Daniel ran up the steps to the stage and round the edge of the curtain. I followed. On the way he almost collided with Rodney Hardcastle, who was trying to scramble over the edge of the box, possibly with the belated idea of helping Columbine. Daniel simply pushed him aside. As I went past I glimpsed Hardcastle’s round face, mouth open, expression caught between hilarity and alarm.
On stage, the dancers and the maid Marie had clustered round Columbine and were trying to soothe her. Barnaby Blake was taking no notice of them, shouting to the stagehands to change the set.
‘Suter, what are you doing here? Get back into the pit, stop that infernal jig and play the music I’m paying you for.’
‘Where’s Jenny?’ Daniel said.
‘Gone to throw herself in the Thames, I hope.’ Blake turned to yell at a stagehand, ‘Just get the bed on quickly, never mind the battlements.’ Then, ‘Suter, where do you think you’re going?’
Daniel went at a run past Diana’s glade, into the wings and out to the dimly lit backstage corridor.
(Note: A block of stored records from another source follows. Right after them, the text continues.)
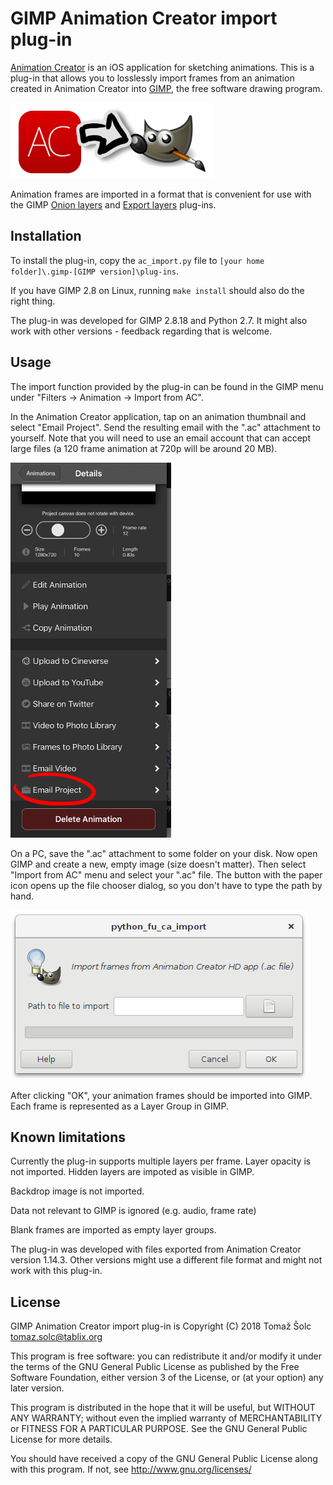 # GIMP Animation Creator import plug-in

[Animation Creator][1] is an iOS application for sketching animations. This is
a plug-in that allows you to losslessly import frames from an animation created
in Animation Creator into [GIMP][2], the free software drawing program.

![](figures/logo.png)

Animation frames are imported in a format that is convenient for use with the
GIMP [Onion layers][3] and [Export layers][4] plug-ins.

[1]: https://itunes.apple.com/us/app/animation-creator-hd/id363201632
[2]: https://www.gimp.org/
[3]: https://github.com/avian2/gimp-plugin-onion-layers
[4]: https://github.com/khalim19/gimp-plugin-export-layers


## Installation

To install the plug-in, copy the `ac_import.py` file to `[your home folder]\.gimp-[GIMP version]\plug-ins`.

If you have GIMP 2.8 on Linux, running `make install` should also do the right
thing.

The plug-in was developed for GIMP 2.8.18 and Python 2.7. It might also work
with other versions - feedback regarding that is welcome.


## Usage

The import function provided by the plug-in can be found in the GIMP menu under
"Filters -> Animation -> Import from AC".

In the Animation Creator application, tap on an animation thumbnail and select
"Email Project". Send the resulting email with the ".ac" attachment to
yourself. Note that you will need to use an email account that can accept large
files (a 120 frame animation at 720p will be around 20 MB).

![](figures/ac-mail-project.png)

On a PC, save the ".ac" attachment to some folder on your disk. Now open GIMP
and create a new, empty image (size doesn't matter). Then select "Import from
AC" menu and select your ".ac" file. The button with the paper icon opens up
the file chooser dialog, so you don't have to type the path by hand.

![](figures/import-dialog.png)

After clicking "OK", your animation frames should be imported into GIMP. Each
frame is represented as a Layer Group in GIMP.


## Known limitations

Currently the plug-in supports multiple layers per frame. Layer opacity is not
imported. Hidden layers are impoted as visible in GIMP.

Backdrop image is not imported.

Data not relevant to GIMP is ignored (e.g. audio, frame rate)

Blank frames are imported as empty layer groups.

The plug-in was developed with files exported from Animation Creator version
1.14.3. Other versions might use a different file format and might not work
with this plug-in.


## License

GIMP Animation Creator import plug-in is Copyright (C) 2018 Tomaž Šolc tomaz.solc@tablix.org

This program is free software: you can redistribute it and/or modify it under
the terms of the GNU General Public License as published by the Free Software
Foundation, either version 3 of the License, or (at your option) any later
version.

This program is distributed in the hope that it will be useful, but WITHOUT ANY
WARRANTY; without even the implied warranty of MERCHANTABILITY or FITNESS FOR A
PARTICULAR PURPOSE.  See the GNU General Public License for more details.

You should have received a copy of the GNU General Public License along with
this program.  If not, see http://www.gnu.org/licenses/
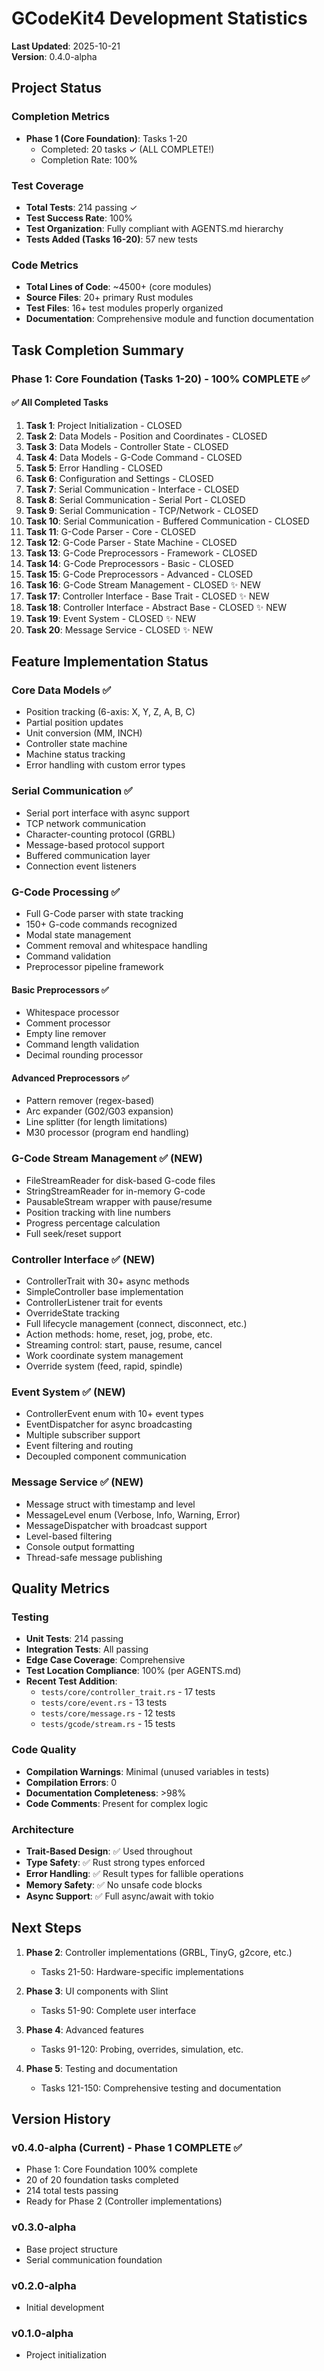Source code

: # GCodeKit4 Development Statistics

**Last Updated**: 2025-10-21  
**Version**: 0.4.0-alpha

## Project Status

### Completion Metrics
- **Phase 1 (Core Foundation)**: Tasks 1-20 
  - Completed: 20 tasks ✓ (ALL COMPLETE!)
  - Completion Rate: 100%

### Test Coverage
- **Total Tests**: 214 passing ✓
- **Test Success Rate**: 100%
- **Test Organization**: Fully compliant with AGENTS.md hierarchy
- **Tests Added (Tasks 16-20)**: 57 new tests

### Code Metrics
- **Total Lines of Code**: ~4500+ (core modules)
- **Source Files**: 20+ primary Rust modules
- **Test Files**: 16+ test modules properly organized
- **Documentation**: Comprehensive module and function documentation

## Task Completion Summary

### Phase 1: Core Foundation (Tasks 1-20) - 100% COMPLETE ✅

#### ✅ All Completed Tasks
1. **Task 1**: Project Initialization - CLOSED
2. **Task 2**: Data Models - Position and Coordinates - CLOSED
3. **Task 3**: Data Models - Controller State - CLOSED
4. **Task 4**: Data Models - G-Code Command - CLOSED
5. **Task 5**: Error Handling - CLOSED
6. **Task 6**: Configuration and Settings - CLOSED
7. **Task 7**: Serial Communication - Interface - CLOSED
8. **Task 8**: Serial Communication - Serial Port - CLOSED
9. **Task 9**: Serial Communication - TCP/Network - CLOSED
10. **Task 10**: Serial Communication - Buffered Communication - CLOSED
11. **Task 11**: G-Code Parser - Core - CLOSED
12. **Task 12**: G-Code Parser - State Machine - CLOSED
13. **Task 13**: G-Code Preprocessors - Framework - CLOSED
14. **Task 14**: G-Code Preprocessors - Basic - CLOSED
15. **Task 15**: G-Code Preprocessors - Advanced - CLOSED
16. **Task 16**: G-Code Stream Management - CLOSED ✨ NEW
17. **Task 17**: Controller Interface - Base Trait - CLOSED ✨ NEW
18. **Task 18**: Controller Interface - Abstract Base - CLOSED ✨ NEW
19. **Task 19**: Event System - CLOSED ✨ NEW
20. **Task 20**: Message Service - CLOSED ✨ NEW

## Feature Implementation Status

### Core Data Models ✅
- Position tracking (6-axis: X, Y, Z, A, B, C)
- Partial position updates
- Unit conversion (MM, INCH)
- Controller state machine
- Machine status tracking
- Error handling with custom error types

### Serial Communication ✅
- Serial port interface with async support
- TCP network communication
- Character-counting protocol (GRBL)
- Message-based protocol support
- Buffered communication layer
- Connection event listeners

### G-Code Processing ✅
- Full G-Code parser with state tracking
- 150+ G-code commands recognized
- Modal state management
- Comment removal and whitespace handling
- Command validation
- Preprocessor pipeline framework

#### Basic Preprocessors ✅
- Whitespace processor
- Comment processor
- Empty line remover
- Command length validation
- Decimal rounding processor

#### Advanced Preprocessors ✅
- Pattern remover (regex-based)
- Arc expander (G02/G03 expansion)
- Line splitter (for length limitations)
- M30 processor (program end handling)

### G-Code Stream Management ✅ (NEW)
- FileStreamReader for disk-based G-code files
- StringStreamReader for in-memory G-code
- PausableStream wrapper with pause/resume
- Position tracking with line numbers
- Progress percentage calculation
- Full seek/reset support

### Controller Interface ✅ (NEW)
- ControllerTrait with 30+ async methods
- SimpleController base implementation
- ControllerListener trait for events
- OverrideState tracking
- Full lifecycle management (connect, disconnect, etc.)
- Action methods: home, reset, jog, probe, etc.
- Streaming control: start, pause, resume, cancel
- Work coordinate system management
- Override system (feed, rapid, spindle)

### Event System ✅ (NEW)
- ControllerEvent enum with 10+ event types
- EventDispatcher for async broadcasting
- Multiple subscriber support
- Event filtering and routing
- Decoupled component communication

### Message Service ✅ (NEW)
- Message struct with timestamp and level
- MessageLevel enum (Verbose, Info, Warning, Error)
- MessageDispatcher with broadcast support
- Level-based filtering
- Console output formatting
- Thread-safe message publishing

## Quality Metrics

### Testing
- **Unit Tests**: 214 passing
- **Integration Tests**: All passing
- **Edge Case Coverage**: Comprehensive
- **Test Location Compliance**: 100% (per AGENTS.md)
- **Recent Test Addition**:
  - `tests/core/controller_trait.rs` - 17 tests
  - `tests/core/event.rs` - 13 tests
  - `tests/core/message.rs` - 12 tests
  - `tests/gcode/stream.rs` - 15 tests

### Code Quality
- **Compilation Warnings**: Minimal (unused variables in tests)
- **Compilation Errors**: 0
- **Documentation Completeness**: >98%
- **Code Comments**: Present for complex logic

### Architecture
- **Trait-Based Design**: ✅ Used throughout
- **Type Safety**: ✅ Rust strong types enforced
- **Error Handling**: ✅ Result types for fallible operations
- **Memory Safety**: ✅ No unsafe code blocks
- **Async Support**: ✅ Full async/await with tokio

## Next Steps

1. **Phase 2**: Controller implementations (GRBL, TinyG, g2core, etc.)
   - Tasks 21-50: Hardware-specific implementations
   
2. **Phase 3**: UI components with Slint
   - Tasks 51-90: Complete user interface

3. **Phase 4**: Advanced features
   - Tasks 91-120: Probing, overrides, simulation, etc.

4. **Phase 5**: Testing and documentation
   - Tasks 121-150: Comprehensive testing and documentation

## Version History

### v0.4.0-alpha (Current) - Phase 1 COMPLETE ✅
- Phase 1: Core Foundation 100% complete
- 20 of 20 foundation tasks completed
- 214 total tests passing
- Ready for Phase 2 (Controller implementations)

### v0.3.0-alpha
- Base project structure
- Serial communication foundation

### v0.2.0-alpha
- Initial development

### v0.1.0-alpha
- Project initialization
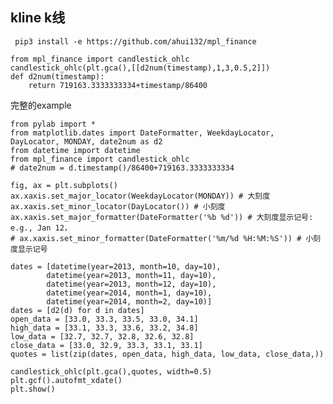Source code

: 
## kline k线

     pip3 install -e https://github.com/ahui132/mpl_finance

    from mpl_finance import candlestick_ohlc
    candlestick_ohlc(plt.gca(),[[d2num(timestamp),1,3,0.5,2]])
    def d2num(timestamp):
        return 719163.3333333334+timestamp/86400


完整的example

    from pylab import *
    from matplotlib.dates import DateFormatter, WeekdayLocator, DayLocator, MONDAY, date2num as d2
    from datetime import datetime
    from mpl_finance import candlestick_ohlc
    # date2num = d.timestamp()/86400+719163.3333333334

    fig, ax = plt.subplots()
    ax.xaxis.set_major_locator(WeekdayLocator(MONDAY)) # 大刻度
    ax.xaxis.set_minor_locator(DayLocator()) # 小刻度
    ax.xaxis.set_major_formatter(DateFormatter('%b %d')) # 大刻度显示记号: e.g., Jan 12，
    # ax.xaxis.set_minor_formatter(DateFormatter('%m/%d %H:%M:%S')) # 小刻度显示记号

    dates = [datetime(year=2013, month=10, day=10),
            datetime(year=2013, month=11, day=10),
            datetime(year=2013, month=12, day=10),
            datetime(year=2014, month=1, day=10),
            datetime(year=2014, month=2, day=10)]
    dates = [d2(d) for d in dates]
    open_data = [33.0, 33.3, 33.5, 33.0, 34.1]
    high_data = [33.1, 33.3, 33.6, 33.2, 34.8]
    low_data = [32.7, 32.7, 32.8, 32.6, 32.8]
    close_data = [33.0, 32.9, 33.3, 33.1, 33.1]
    quotes = list(zip(dates, open_data, high_data, low_data, close_data,))

    candlestick_ohlc(plt.gca(),quotes, width=0.5)
    plt.gcf().autofmt_xdate()
    plt.show()
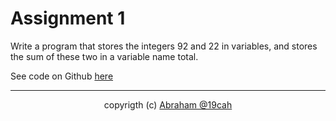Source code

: # Assignment 1

Write a program that stores the integers 92 and 22 in variables, and stores the sum of these two in a variable name total.

See code on Github [here](https://github.com/19cah/mdc/blob/master/cpp/Assignment%201/assignment1.cpp) 

---



<p align="center">
  copyrigth (c) <a href="https://github.com/19cah">Abraham @19cah</a> 
</p>
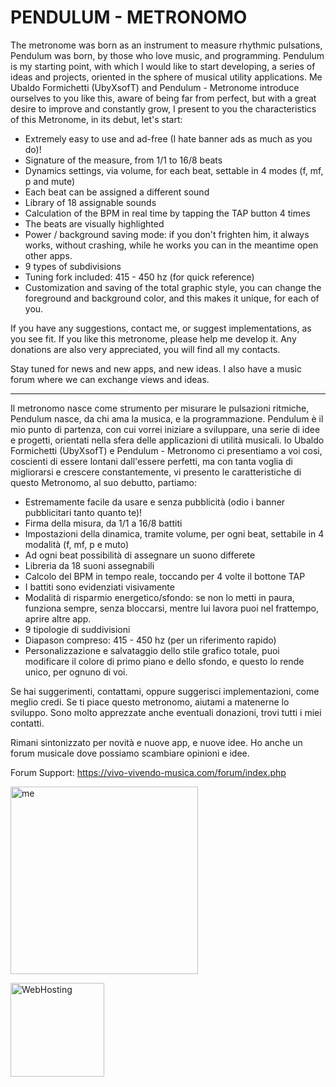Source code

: # PENDULUM - METRONOMO

The metronome was born as an instrument to measure rhythmic pulsations, Pendulum was born, by those who love music, and programming. Pendulum is my starting point, with which I would like to start developing, a series of ideas and projects, oriented in the sphere of musical utility applications.
Me Ubaldo Formichetti (UbyXsofT) and Pendulum - Metronome introduce ourselves to you like this, aware of being far from perfect, but with a great desire to improve and constantly grow, I present to you the characteristics of this Metronome, in its debut, let's start:

+ Extremely easy to use and ad-free (I hate banner ads as much as you do)!
+ Signature of the measure, from 1/1 to 16/8 beats
+ Dynamics settings, via volume, for each beat, settable in 4 modes (f, mf, p and mute)
+ Each beat can be assigned a different sound
+ Library of 18 assignable sounds
+ Calculation of the BPM in real time by tapping the TAP button 4 times
+ The beats are visually highlighted
+ Power / background saving mode: if you don't frighten him, it always works, without crashing, while he works you can in the meantime open other apps.
+ 9 types of subdivisions
+ Tuning fork included: 415 - 450 hz (for quick reference)
+ Customization and saving of the total graphic style, you can change the foreground and background color, and this makes it unique, for each of you.

If you have any suggestions, contact me, or suggest implementations, as you see fit.
If you like this metronome, please help me develop it.
Any donations are also very appreciated, you will find all my contacts.

Stay tuned for news and new apps, and new ideas.
I also have a music forum where we can exchange views and ideas.

---------------------------------------------------------------------------------

Il metronomo nasce come strumento per misurare le pulsazioni ritmiche, Pendulum nasce, da chi ama la musica, e la programmazione. Pendulum è il mio punto di partenza, con cui vorrei iniziare a sviluppare, una serie di idee e progetti, orientati nella sfera delle applicazioni di utilità musicali.
Io Ubaldo Formichetti (UbyXsofT) e Pendulum - Metronomo ci presentiamo a voi cosi, coscienti di essere lontani dall'essere perfetti, ma con tanta voglia di migliorarsi e crescere constantemente, vi presento le caratteristiche di questo Metronomo, al suo debutto, partiamo:

+ Estremamente facile da usare e senza pubblicità (odio i banner pubblicitari tanto quanto te)! 
+ Firma della misura, da 1/1 a 16/8 battiti
+ Impostazioni della dinamica, tramite volume, per ogni beat, settabile in 4 modalità (f, mf, p e muto)
+ Ad ogni beat possibilità di assegnare un suono differete
+ Libreria da 18 suoni assegnabili
+ Calcolo del BPM in tempo reale, toccando per 4 volte il bottone TAP
+ I battiti sono evidenziati visivamente
+ Modalità di risparmio energetico/sfondo: se non lo metti in paura, funziona sempre, senza bloccarsi, mentre lui lavora puoi nel frattempo, aprire altre app.  
+ 9 tipologie di suddivisioni
+ Diapason compreso: 415 - 450 hz (per un riferimento rapido)
+ Personalizzazione e salvataggio dello stile grafico totale, puoi modificare il colore di primo piano e dello sfondo, e questo lo rende unico, per ognuno di voi.

Se hai suggerimenti, contattami, oppure suggerisci implementazioni, come meglio credi.
Se ti piace questo metronomo, aiutami a matenerne lo sviluppo.
Sono molto apprezzate anche eventuali donazioni, trovi tutti i miei contatti.

Rimani sintonizzato per novità e nuove app, e nuove idee.
Ho anche un forum musicale dove possiamo scambiare opinioni e idee.

Forum Support:
https://vivo-vivendo-musica.com/forum/index.php


<a href="https://vivo-vivendo-musica.com/ubaldo-formichetti/index.html"  style="width:200px; height:auto"  ><img src="https://vivo-vivendo-musica.com/ubaldo-formichetti/assets/img/2.jpg" style="width:300px; height:auto"   title="ubaldo formichetti" alt="me"></a>

<a href="https://www.patreon.com/ubyxsoft"  style="width:200px; height:auto; margin-top:5px;"  ><img src="https://vivo-vivendo-musica.com/imgshare/patreon.png" style="width:150px; height:auto"   title="WebHosting" alt="WebHosting"></a>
He hesitated at the door to the dancers’ room and noticed for the first time that I was following him.
‘I’d better go in first,’ I said. ‘She may be changing.’
The room was empty, the dancers still on stage.
‘She couldn’t have just run out in the street in her dancing clothes, could she?’ Daniel said.
‘I don’t know. She might have been desperate to get away. She knows she’s the one who’ll get the blame.’
We went out of the room and along the corridor to the side door. The fat man, Billy, was in the doorkeeper’s room, feeding his cat by the light of a feeble gas-lamp.
‘Has a girl just gone out?’ Daniel said.
‘Someone just went rushing past. Didn’t see who it was.’
I followed Daniel out of the door. Late-evening crowds were pushing along Long Acre. An endless procession of carriages went by, their lamps illuminating a dense mass of pedestrians, hawkers, chestnut braziers, beggars and patrolling policemen. There was no sign of Jenny.
‘I’ll go to her lodgings,’ Daniel said.